Zu verarbeitende Daten »
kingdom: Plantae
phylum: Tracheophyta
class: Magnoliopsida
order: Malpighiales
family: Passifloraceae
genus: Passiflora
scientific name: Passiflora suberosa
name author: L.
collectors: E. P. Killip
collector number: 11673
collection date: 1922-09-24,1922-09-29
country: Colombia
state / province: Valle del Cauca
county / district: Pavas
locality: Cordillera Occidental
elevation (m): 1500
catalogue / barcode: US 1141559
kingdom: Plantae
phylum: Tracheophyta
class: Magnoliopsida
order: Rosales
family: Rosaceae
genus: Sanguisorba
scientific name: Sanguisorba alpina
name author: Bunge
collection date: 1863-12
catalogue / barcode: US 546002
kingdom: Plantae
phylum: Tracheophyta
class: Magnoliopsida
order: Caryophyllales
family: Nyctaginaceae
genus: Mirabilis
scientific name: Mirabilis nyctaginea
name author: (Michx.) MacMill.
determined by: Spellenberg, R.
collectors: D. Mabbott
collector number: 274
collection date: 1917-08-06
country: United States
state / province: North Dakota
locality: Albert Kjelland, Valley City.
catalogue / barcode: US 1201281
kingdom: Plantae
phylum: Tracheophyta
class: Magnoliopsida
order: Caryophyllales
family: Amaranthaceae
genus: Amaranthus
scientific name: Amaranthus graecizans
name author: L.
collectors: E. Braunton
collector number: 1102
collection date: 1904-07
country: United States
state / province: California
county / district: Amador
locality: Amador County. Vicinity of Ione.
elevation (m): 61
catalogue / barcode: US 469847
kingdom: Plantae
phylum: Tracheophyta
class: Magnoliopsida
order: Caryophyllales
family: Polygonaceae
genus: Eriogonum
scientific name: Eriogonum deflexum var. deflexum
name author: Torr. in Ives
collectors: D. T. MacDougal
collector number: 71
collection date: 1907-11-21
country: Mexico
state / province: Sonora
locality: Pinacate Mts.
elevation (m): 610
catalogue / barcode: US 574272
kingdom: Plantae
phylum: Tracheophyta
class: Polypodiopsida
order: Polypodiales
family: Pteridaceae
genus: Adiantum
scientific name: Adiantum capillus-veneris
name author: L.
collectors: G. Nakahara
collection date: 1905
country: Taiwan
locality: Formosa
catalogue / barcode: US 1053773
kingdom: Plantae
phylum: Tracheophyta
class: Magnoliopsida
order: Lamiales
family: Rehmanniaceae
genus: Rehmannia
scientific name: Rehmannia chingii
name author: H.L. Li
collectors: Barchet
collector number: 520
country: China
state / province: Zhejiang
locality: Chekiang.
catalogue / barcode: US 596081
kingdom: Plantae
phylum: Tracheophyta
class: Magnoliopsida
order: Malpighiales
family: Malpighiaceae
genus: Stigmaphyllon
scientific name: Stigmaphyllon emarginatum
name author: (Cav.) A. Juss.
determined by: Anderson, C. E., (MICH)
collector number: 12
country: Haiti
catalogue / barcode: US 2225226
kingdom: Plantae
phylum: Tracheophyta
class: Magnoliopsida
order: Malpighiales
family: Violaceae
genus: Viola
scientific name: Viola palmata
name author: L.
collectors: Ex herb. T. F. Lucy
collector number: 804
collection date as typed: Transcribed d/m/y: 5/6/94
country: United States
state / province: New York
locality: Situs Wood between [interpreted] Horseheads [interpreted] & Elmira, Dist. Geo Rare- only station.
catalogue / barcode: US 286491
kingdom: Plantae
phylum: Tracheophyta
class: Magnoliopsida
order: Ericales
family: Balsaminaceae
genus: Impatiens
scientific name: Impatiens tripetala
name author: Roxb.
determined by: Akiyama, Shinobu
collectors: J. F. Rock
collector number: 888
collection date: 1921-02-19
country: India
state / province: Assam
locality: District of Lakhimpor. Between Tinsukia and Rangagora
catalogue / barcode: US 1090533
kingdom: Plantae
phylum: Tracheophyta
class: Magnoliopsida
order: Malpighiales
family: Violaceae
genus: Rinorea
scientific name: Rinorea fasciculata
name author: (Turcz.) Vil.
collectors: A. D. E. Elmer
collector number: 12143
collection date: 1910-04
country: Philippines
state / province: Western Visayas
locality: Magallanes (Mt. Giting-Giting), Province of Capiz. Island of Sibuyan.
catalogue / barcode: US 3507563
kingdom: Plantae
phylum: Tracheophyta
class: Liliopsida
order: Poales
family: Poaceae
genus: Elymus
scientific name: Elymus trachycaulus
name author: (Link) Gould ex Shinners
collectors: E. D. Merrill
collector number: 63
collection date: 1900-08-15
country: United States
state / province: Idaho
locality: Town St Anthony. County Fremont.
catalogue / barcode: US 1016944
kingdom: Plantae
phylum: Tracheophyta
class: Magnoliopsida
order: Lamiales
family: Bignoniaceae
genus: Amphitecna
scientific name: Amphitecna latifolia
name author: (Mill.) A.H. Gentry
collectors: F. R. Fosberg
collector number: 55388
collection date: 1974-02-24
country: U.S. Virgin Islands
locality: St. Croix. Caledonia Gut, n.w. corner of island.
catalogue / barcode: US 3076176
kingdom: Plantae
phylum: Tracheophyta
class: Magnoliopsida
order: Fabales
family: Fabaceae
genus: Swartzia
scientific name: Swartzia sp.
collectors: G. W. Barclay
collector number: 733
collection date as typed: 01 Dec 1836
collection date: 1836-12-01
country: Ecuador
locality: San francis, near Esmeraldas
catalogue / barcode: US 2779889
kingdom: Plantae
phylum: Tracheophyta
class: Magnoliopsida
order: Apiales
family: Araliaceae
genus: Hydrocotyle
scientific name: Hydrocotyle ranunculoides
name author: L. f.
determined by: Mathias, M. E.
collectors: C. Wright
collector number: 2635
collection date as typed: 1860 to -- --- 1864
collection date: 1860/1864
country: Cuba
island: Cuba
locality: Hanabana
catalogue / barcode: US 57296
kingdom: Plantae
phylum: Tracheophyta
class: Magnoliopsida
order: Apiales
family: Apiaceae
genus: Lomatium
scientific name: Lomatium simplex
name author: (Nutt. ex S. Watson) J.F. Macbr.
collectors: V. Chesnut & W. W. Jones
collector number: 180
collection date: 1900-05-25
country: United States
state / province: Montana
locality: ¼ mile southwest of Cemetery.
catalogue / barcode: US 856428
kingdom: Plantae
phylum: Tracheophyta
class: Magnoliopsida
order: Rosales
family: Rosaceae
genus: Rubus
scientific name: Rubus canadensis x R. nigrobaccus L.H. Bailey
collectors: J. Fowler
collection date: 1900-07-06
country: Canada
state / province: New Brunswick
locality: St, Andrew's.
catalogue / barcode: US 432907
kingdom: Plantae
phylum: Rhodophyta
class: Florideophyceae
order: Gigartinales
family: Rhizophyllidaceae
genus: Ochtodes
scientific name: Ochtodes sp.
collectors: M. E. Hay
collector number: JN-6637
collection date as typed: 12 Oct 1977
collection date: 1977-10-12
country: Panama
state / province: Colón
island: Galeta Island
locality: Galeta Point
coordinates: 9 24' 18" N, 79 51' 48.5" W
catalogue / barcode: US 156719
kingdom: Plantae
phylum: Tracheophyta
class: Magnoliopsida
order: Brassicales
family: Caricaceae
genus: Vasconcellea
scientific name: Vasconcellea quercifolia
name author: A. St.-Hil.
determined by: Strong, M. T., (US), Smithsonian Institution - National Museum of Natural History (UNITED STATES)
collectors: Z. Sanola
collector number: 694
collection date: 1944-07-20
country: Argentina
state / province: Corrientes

Schriftliche Aufgabe » Tausche in sämtlichen Einträgen oben „locality“ gegen „site“ aus und gib die Zeilen ansonsten unverändert wieder.

Erledigte Aufgabe »
kingdom: Plantae
phylum: Tracheophyta
class: Magnoliopsida
order: Malpighiales
family: Passifloraceae
genus: Passiflora
scientific name: Passiflora suberosa
name author: L.
collectors: E. P. Killip
collector number: 11673
collection date: 1922-09-24,1922-09-29
country: Colombia
state / province: Valle del Cauca
county / district: Pavas
site: Cordillera Occidental
elevation (m): 1500
catalogue / barcode: US 1141559
kingdom: Plantae
phylum: Tracheophyta
class: Magnoliopsida
order: Rosales
family: Rosaceae
genus: Sanguisorba
scientific name: Sanguisorba alpina
name author: Bunge
collection date: 1863-12
catalogue / barcode: US 546002
kingdom: Plantae
phylum: Tracheophyta
class: Magnoliopsida
order: Caryophyllales
family: Nyctaginaceae
genus: Mirabilis
scientific name: Mirabilis nyctaginea
name author: (Michx.) MacMill.
determined by: Spellenberg, R.
collectors: D. Mabbott
collector number: 274
collection date: 1917-08-06
country: United States
state / province: North Dakota
site: Albert Kjelland, Valley City.
catalogue / barcode: US 1201281
kingdom: Plantae
phylum: Tracheophyta
class: Magnoliopsida
order: Caryophyllales
family: Amaranthaceae
genus: Amaranthus
scientific name: Amaranthus graecizans
name author: L.
collectors: E. Braunton
collector number: 1102
collection date: 1904-07
country: United States
state / province: California
county / district: Amador
site: Amador County. Vicinity of Ione.
elevation (m): 61
catalogue / barcode: US 469847
kingdom: Plantae
phylum: Tracheophyta
class: Magnoliopsida
order: Caryophyllales
family: Polygonaceae
genus: Eriogonum
scientific name: Eriogonum deflexum var. deflexum
name author: Torr. in Ives
collectors: D. T. MacDougal
collector number: 71
collection date: 1907-11-21
country: Mexico
state / province: Sonora
site: Pinacate Mts.
elevation (m): 610
catalogue / barcode: US 574272
kingdom: Plantae
phylum: Tracheophyta
class: Polypodiopsida
order: Polypodiales
family: Pteridaceae
genus: Adiantum
scientific name: Adiantum capillus-veneris
name author: L.
collectors: G. Nakahara
collection date: 1905
country: Taiwan
site: Formosa
catalogue / barcode: US 1053773
kingdom: Plantae
phylum: Tracheophyta
class: Magnoliopsida
order: Lamiales
family: Rehmanniaceae
genus: Rehmannia
scientific name: Rehmannia chingii
name author: H.L. Li
collectors: Barchet
collector number: 520
country: China
state / province: Zhejiang
site: Chekiang.
catalogue / barcode: US 596081
kingdom: Plantae
phylum: Tracheophyta
class: Magnoliopsida
order: Malpighiales
family: Malpighiaceae
genus: Stigmaphyllon
scientific name: Stigmaphyllon emarginatum
name author: (Cav.) A. Juss.
determined by: Anderson, C. E., (MICH)
collector number: 12
country: Haiti
catalogue / barcode: US 2225226
kingdom: Plantae
phylum: Tracheophyta
class: Magnoliopsida
order: Malpighiales
family: Violaceae
genus: Viola
scientific name: Viola palmata
name author: L.
collectors: Ex herb. T. F. Lucy
collector number: 804
collection date as typed: Transcribed d/m/y: 5/6/94
country: United States
state / province: New York
site: Situs Wood between [interpreted] Horseheads [interpreted] & Elmira, Dist. Geo Rare- only station.
catalogue / barcode: US 286491
kingdom: Plantae
phylum: Tracheophyta
class: Magnoliopsida
order: Ericales
family: Balsaminaceae
genus: Impatiens
scientific name: Impatiens tripetala
name author: Roxb.
determined by: Akiyama, Shinobu
collectors: J. F. Rock
collector number: 888
collection date: 1921-02-19
country: India
state / province: Assam
site: District of Lakhimpor. Between Tinsukia and Rangagora
catalogue / barcode: US 1090533
kingdom: Plantae
phylum: Tracheophyta
class: Magnoliopsida
order: Malpighiales
family: Violaceae
genus: Rinorea
scientific name: Rinorea fasciculata
name author: (Turcz.) Vil.
collectors: A. D. E. Elmer
collector number: 12143
collection date: 1910-04
country: Philippines
state / province: Western Visayas
site: Magallanes (Mt. Giting-Giting), Province of Capiz. Island of Sibuyan.
catalogue / barcode: US 3507563
kingdom: Plantae
phylum: Tracheophyta
class: Liliopsida
order: Poales
family: Poaceae
genus: Elymus
scientific name: Elymus trachycaulus
name author: (Link) Gould ex Shinners
collectors: E. D. Merrill
collector number: 63
collection date: 1900-08-15
country: United States
state / province: Idaho
site: Town St Anthony. County Fremont.
catalogue / barcode: US 1016944
kingdom: Plantae
phylum: Tracheophyta
class: Magnoliopsida
order: Lamiales
family: Bignoniaceae
genus: Amphitecna
scientific name: Amphitecna latifolia
name author: (Mill.) A.H. Gentry
collectors: F. R. Fosberg
collector number: 55388
collection date: 1974-02-24
country: U.S. Virgin Islands
site: St. Croix. Caledonia Gut, n.w. corner of island.
catalogue / barcode: US 3076176
kingdom: Plantae
phylum: Tracheophyta
class: Magnoliopsida
order: Fabales
family: Fabaceae
genus: Swartzia
scientific name: Swartzia sp.
collectors: G. W. Barclay
collector number: 733
collection date as typed: 01 Dec 1836
collection date: 1836-12-01
country: Ecuador
site: San francis, near Esmeraldas
catalogue / barcode: US 2779889
kingdom: Plantae
phylum: Tracheophyta
class: Magnoliopsida
order: Apiales
family: Araliaceae
genus: Hydrocotyle
scientific name: Hydrocotyle ranunculoides
name author: L. f.
determined by: Mathias, M. E.
collectors: C. Wright
collector number: 2635
collection date as typed: 1860 to -- --- 1864
collection date: 1860/1864
country: Cuba
island: Cuba
site: Hanabana
catalogue / barcode: US 57296
kingdom: Plantae
phylum: Tracheophyta
class: Magnoliopsida
order: Apiales
family: Apiaceae
genus: Lomatium
scientific name: Lomatium simplex
name author: (Nutt. ex S. Watson) J.F. Macbr.
collectors: V. Chesnut & W. W. Jones
collector number: 180
collection date: 1900-05-25
country: United States
state / province: Montana
site: ¼ mile southwest of Cemetery.
catalogue / barcode: US 856428
kingdom: Plantae
phylum: Tracheophyta
class: Magnoliopsida
order: Rosales
family: Rosaceae
genus: Rubus
scientific name: Rubus canadensis x R. nigrobaccus L.H. Bailey
collectors: J. Fowler
collection date: 1900-07-06
country: Canada
state / province: New Brunswick
site: St, Andrew's.
catalogue / barcode: US 432907
kingdom: Plantae
phylum: Rhodophyta
class: Florideophyceae
order: Gigartinales
family: Rhizophyllidaceae
genus: Ochtodes
scientific name: Ochtodes sp.
collectors: M. E. Hay
collector number: JN-6637
collection date as typed: 12 Oct 1977
collection date: 1977-10-12
country: Panama
state / province: Colón
island: Galeta Island
site: Galeta Point
coordinates: 9 24' 18" N, 79 51' 48.5" W
catalogue / barcode: US 156719
kingdom: Plantae
phylum: Tracheophyta
class: Magnoliopsida
order: Brassicales
family: Caricaceae
genus: Vasconcellea
scientific name: Vasconcellea quercifolia
name author: A. St.-Hil.
determined by: Strong, M. T., (US), Smithsonian Institution - National Museum of Natural History (UNITED STATES)
collectors: Z. Sanola
collector number: 694
collection date: 1944-07-20
country: Argentina
state / province: Corrientes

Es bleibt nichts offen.